Over the past few years, the effects of balanced and non-balanced fluids have been investigated and compared in a number of in-vitro, animal, and healthy volunteer studies. The last decade has also seen the publication of several clinical trials in adult surgical patients examining patient outcome, but the trials differ in outcome variables, case mix, size and quality, and do not deliver any clear messages about severe morbidity and mortality. The long-term clinical effects of balanced and non-balanced fluids on adult surgical patients are therefore uncertain. However a clear benefit of physiologically balanced solutions is the avoidance of short-term acid-base disturbances.
Conclusion
Balanced intravenous fluids have the theoretical benefit over saline-based solutions of not causing hyperchloraemic metabolic acidosis. There is a number of clinical trials which report an increased incidence of adverse surrogate outcomes using saline compared to balanced fluids but the trials have not demonstrated a difference in mortality or in major morbidity. Recent guidelines on intravenous fluid therapy suggest that in routine clinical practice balanced fluids are chosen in preference to saline-based fluids for intravenous resuscitation.
References
1. Nagaratnam V, Burdett E et al. HPE 2009;47:44-47.
2. Ringer S. J Physiol 1882;3:380-393.
3. Lee JA. Anaesthesia 1981;36:1115-1121.
4. Hartmann AF. JAMA 1934;103:1349.
5. Stewart PA. Respiration physiology. 1978;33:9.
6. Scheingraber S, Rehm M et al. Anesthesiology 1999;90:1265-1270.

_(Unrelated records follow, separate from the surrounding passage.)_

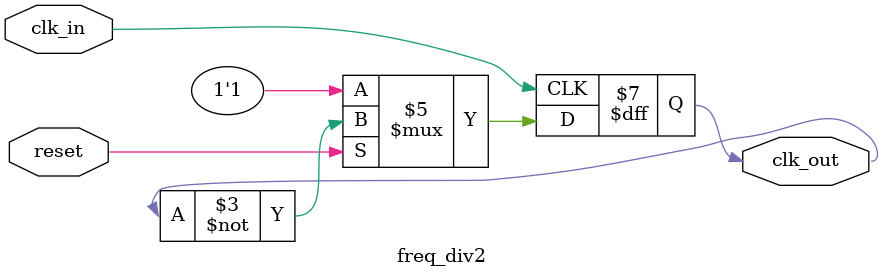
<source format=v>
`timescale 1 ns / 1 ns

module freq_div2(output reg clk_out,
		input clk_in,
		input reset);

always @ (posedge clk_in)
begin 
	if (!reset) clk_out <= 1;
	else clk_out <= ~clk_out;
end

endmodule

</source>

7. Williams EL, Hildebrand KL, et al. Anesth Analg 1999;88:999-1003.
8. Wilkes NJ, Woolf R et al. Anesth Analg 2001;93:811-6.
9. Burdett E, Mythen M. Hyperchloremia. In: Kellum JA, Elbers PW, eds. Stewart’s Textbook of Acid-Base.;2009:365-374.
Resources
Stewart’s Textbook of Acid-Base. Second Edition (2009) Editors: JA Kellum, PWG Elbers
ISBN: 978-1-4092-5470-6
British Consensus Guidelines on Intravenous Fluid Therapy for Adult Surgical Patients: GIFTASUP www.ics.ac.uk/…/2008112340_GIFTASUP%20FINAL_31-10-08.pdf.